3. A method according to any one of the preceding claims, wherein said optical measurement system (SMO, SL, SP) comprises at least one light source (SL) for emitting radiation in at least the absorption wavelength range of said color indicator, and a spectrometer (SP) for measuring a light intensity of said radiation transmitted through said measurement zone (ZM) at least in said predefined wavelength range.
4. Method according to claim 3, wherein said optical measuring system (SMO, SL, SP) further comprises at least one measuring cell (CE, IEC, CE2, CE3) connected to said light source (SL) and said spectrometer (SP), and in which said fluid is located.
5. A method according to any one of the preceding claims, wherein said measuring zone (ZM) is disposed downstream of a porous medium, such as a rock sample from an underground formation, in which said fluid (FL) flows.
6. A method for determining a time evolution of the pH of a fluid (FL) circulating in a measurement zone (ZM), wherein step B) is repeated for a plurality of time steps of said succession of time steps of a circulation of said fluid in said measurement zone.

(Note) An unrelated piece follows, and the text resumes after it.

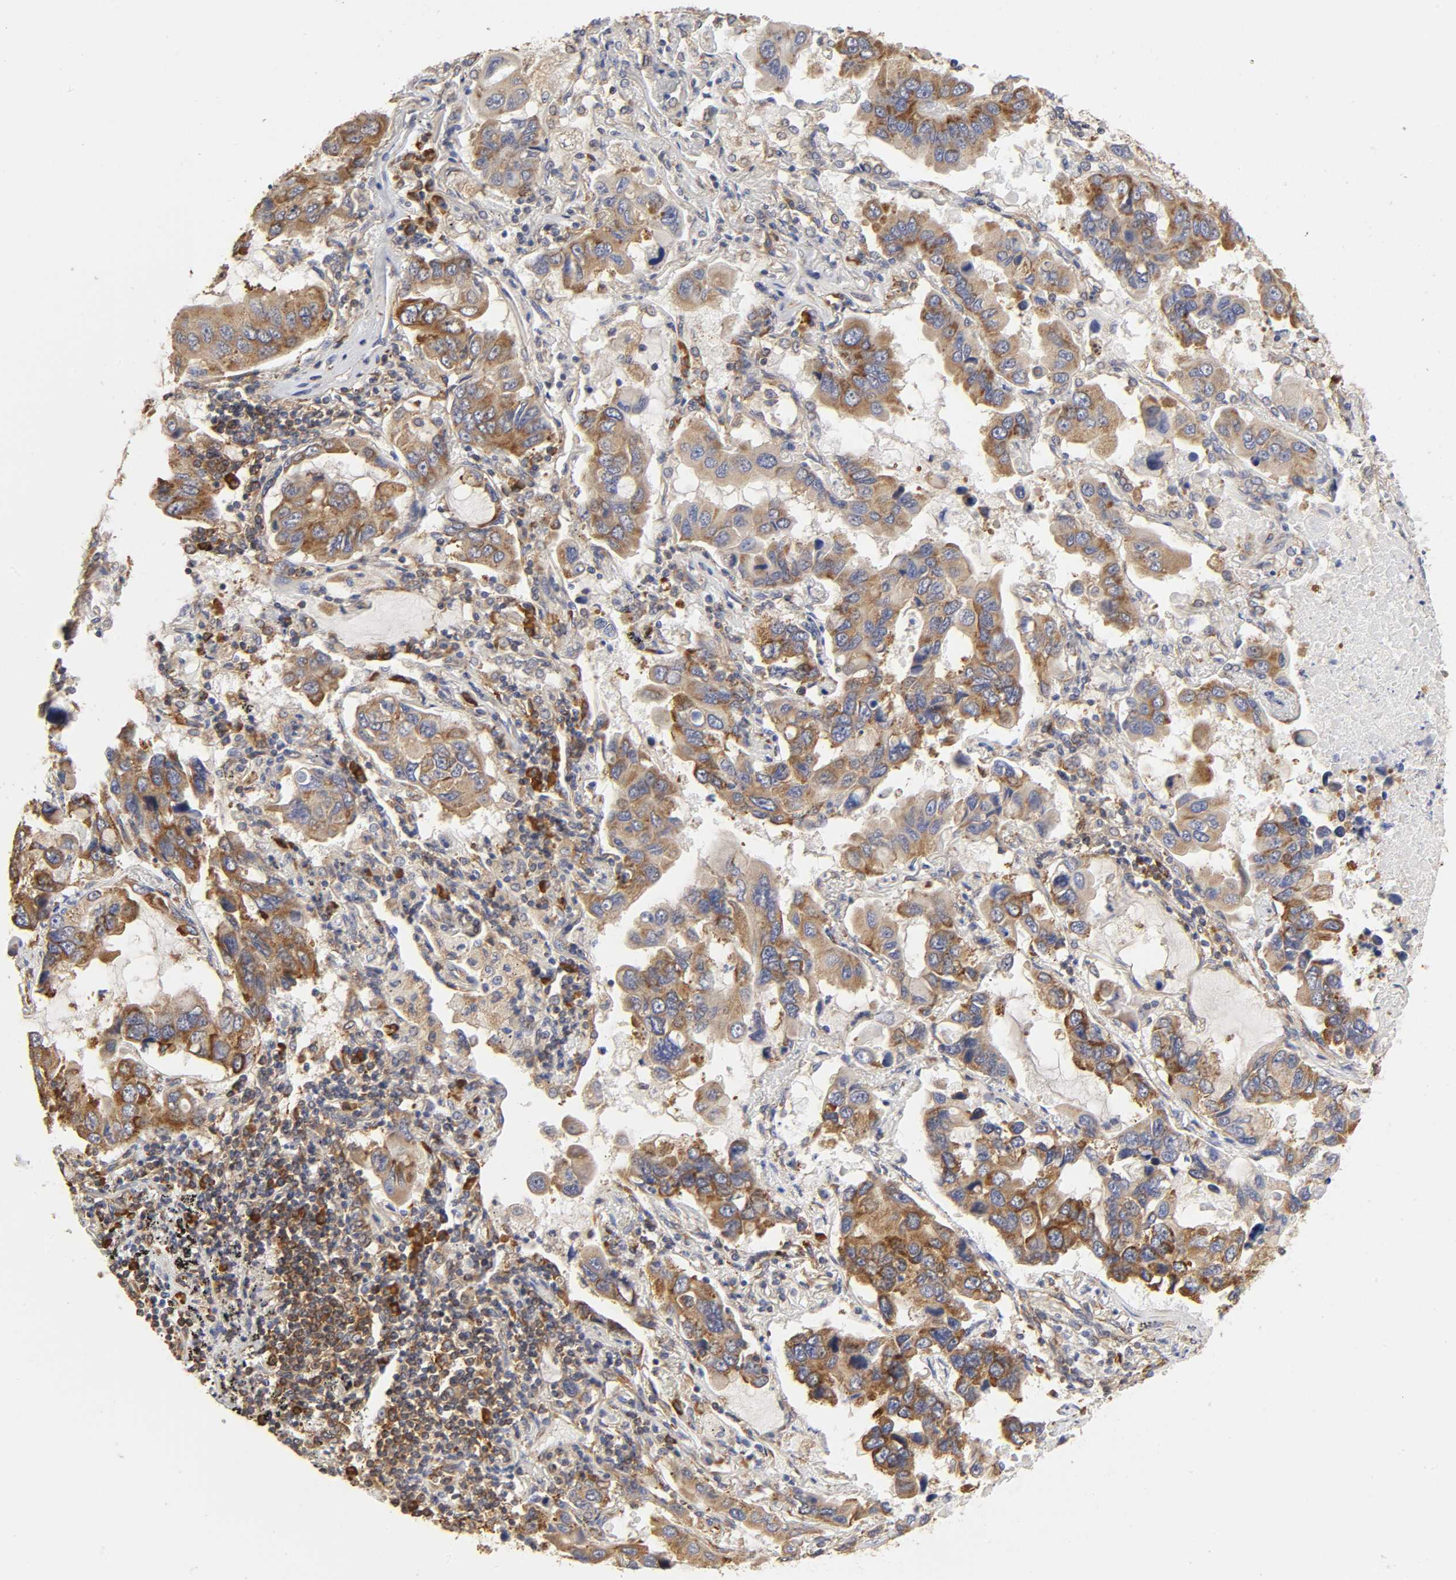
{"staining": {"intensity": "strong", "quantity": ">75%", "location": "cytoplasmic/membranous"}, "tissue": "lung cancer", "cell_type": "Tumor cells", "image_type": "cancer", "snomed": [{"axis": "morphology", "description": "Adenocarcinoma, NOS"}, {"axis": "topography", "description": "Lung"}], "caption": "Immunohistochemical staining of human lung cancer displays high levels of strong cytoplasmic/membranous staining in about >75% of tumor cells. The protein of interest is shown in brown color, while the nuclei are stained blue.", "gene": "RPL14", "patient": {"sex": "male", "age": 64}}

7. A method according to claim 6, wherein said method is further implemented by means of a fluid circulation system (PI, P2, BP, V, PE, BT) for circulating said fluid at least in said porous medium and said measurement zone, said fluid circulation system (PI, P2, BP, V, PE) comprising a first and a second pump (PI, P2), said first and second pumps (PI, P2) preferably being capable of delivering a flow rate with high precision, a sample holder cell (PE) in which said porous medium is disposed, and preferably a thermostatically controlled bath (BT) or an oven for controlling the temperature of said fluid in said measurement zone.

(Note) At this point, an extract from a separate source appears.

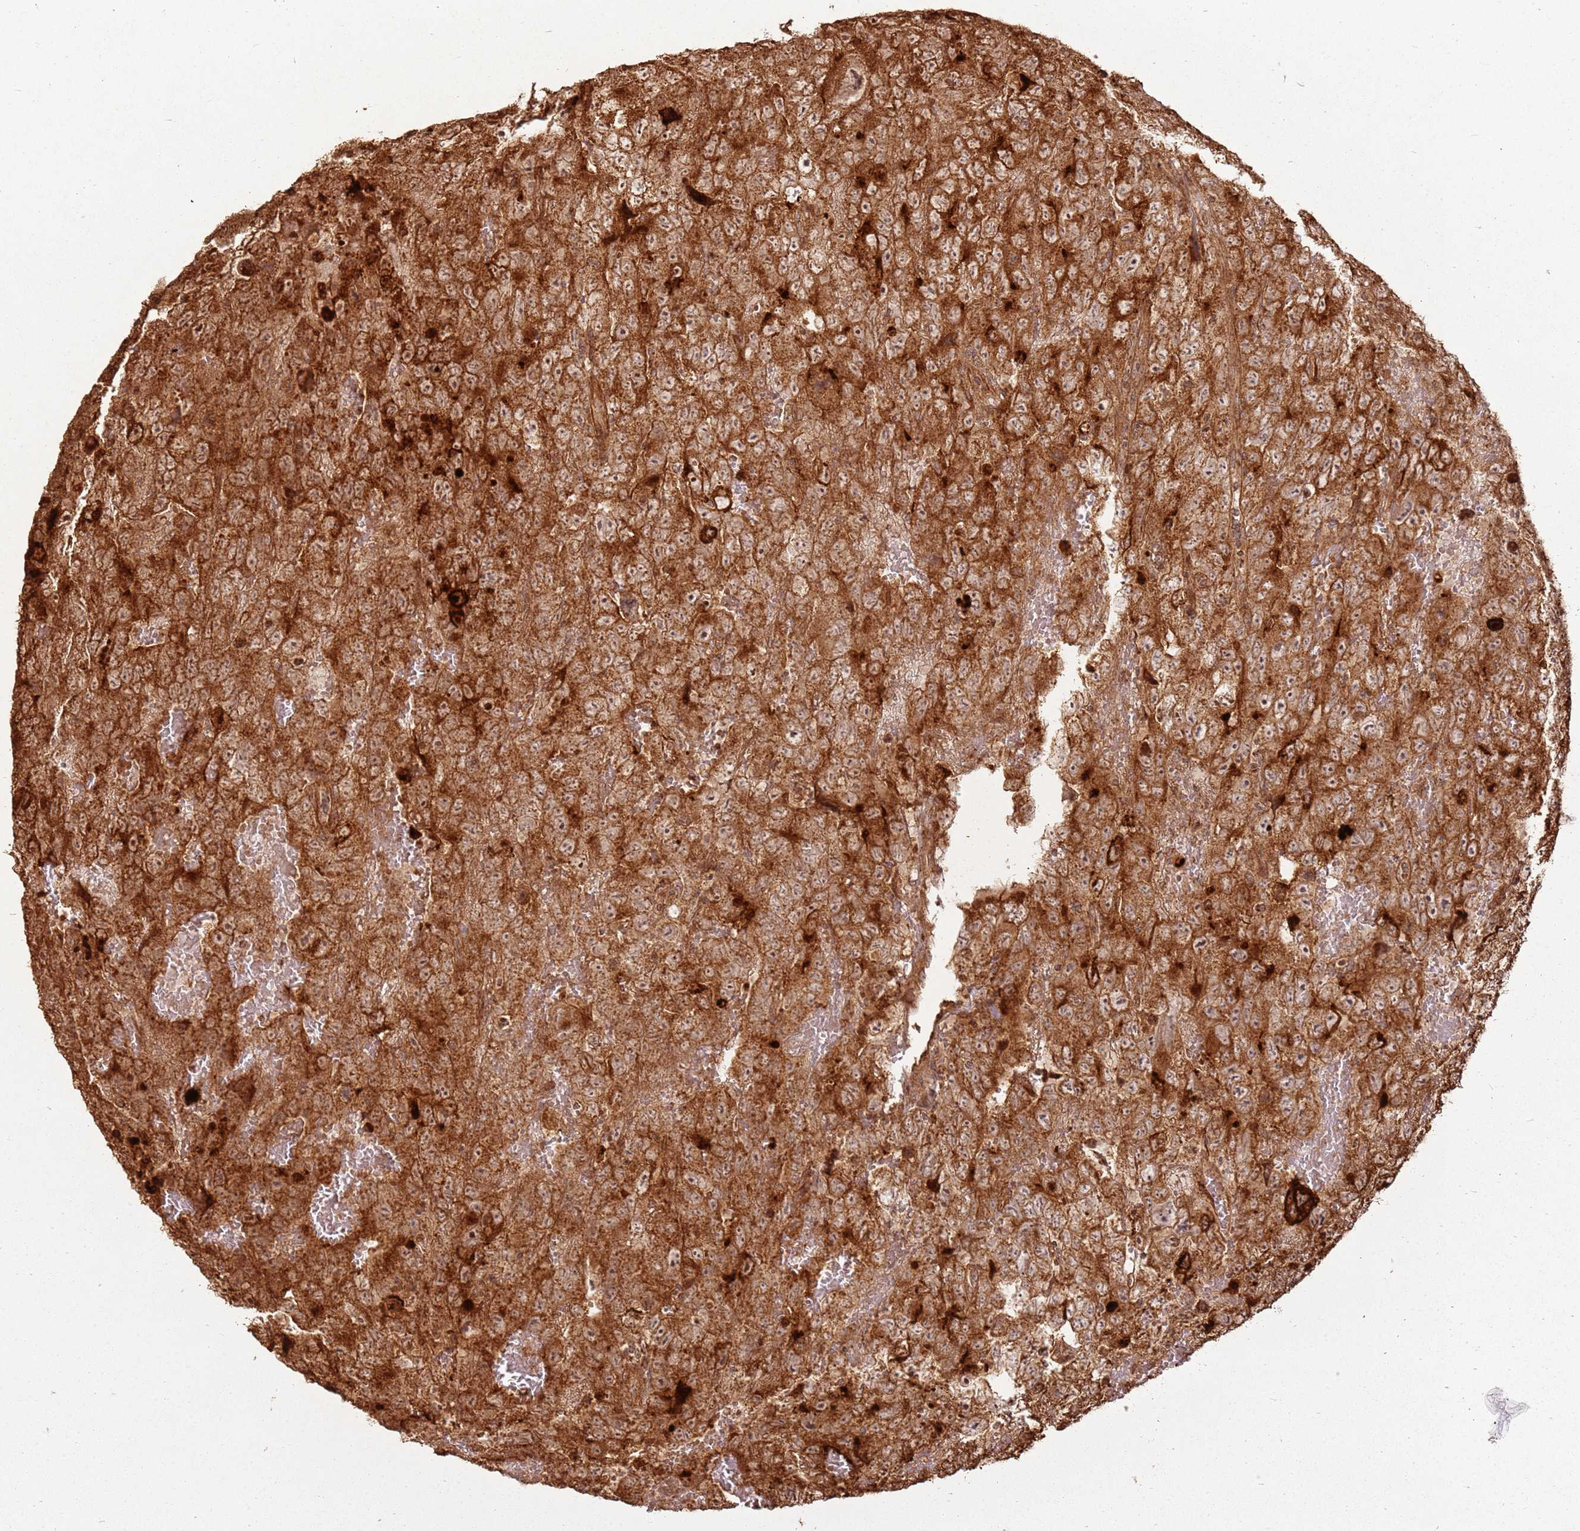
{"staining": {"intensity": "strong", "quantity": ">75%", "location": "cytoplasmic/membranous,nuclear"}, "tissue": "testis cancer", "cell_type": "Tumor cells", "image_type": "cancer", "snomed": [{"axis": "morphology", "description": "Carcinoma, Embryonal, NOS"}, {"axis": "topography", "description": "Testis"}], "caption": "Approximately >75% of tumor cells in testis cancer (embryonal carcinoma) show strong cytoplasmic/membranous and nuclear protein staining as visualized by brown immunohistochemical staining.", "gene": "MRPS6", "patient": {"sex": "male", "age": 45}}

8. A method according to any one of the preceding claims, wherein the pH color indicator is selected from the following list: cresol red, malachite green, thymol blue, methyl yellow, bromotymol blue, bromophenol blue, bromocresol green, methyl red, bromocresol purple, thymol blue, phenolphthalein, indigo carmine, universal buffer mixtures
9. System for determining the pH of a fluid (FL) flowing in a measurement zone (ZM), said system comprising a light source (SL), a spectrometer (SP), and means for processing and analyzing at least some of the measurements made by said spectrometer (SP), said system being suitable for carrying out the method according to one of the preceding claims.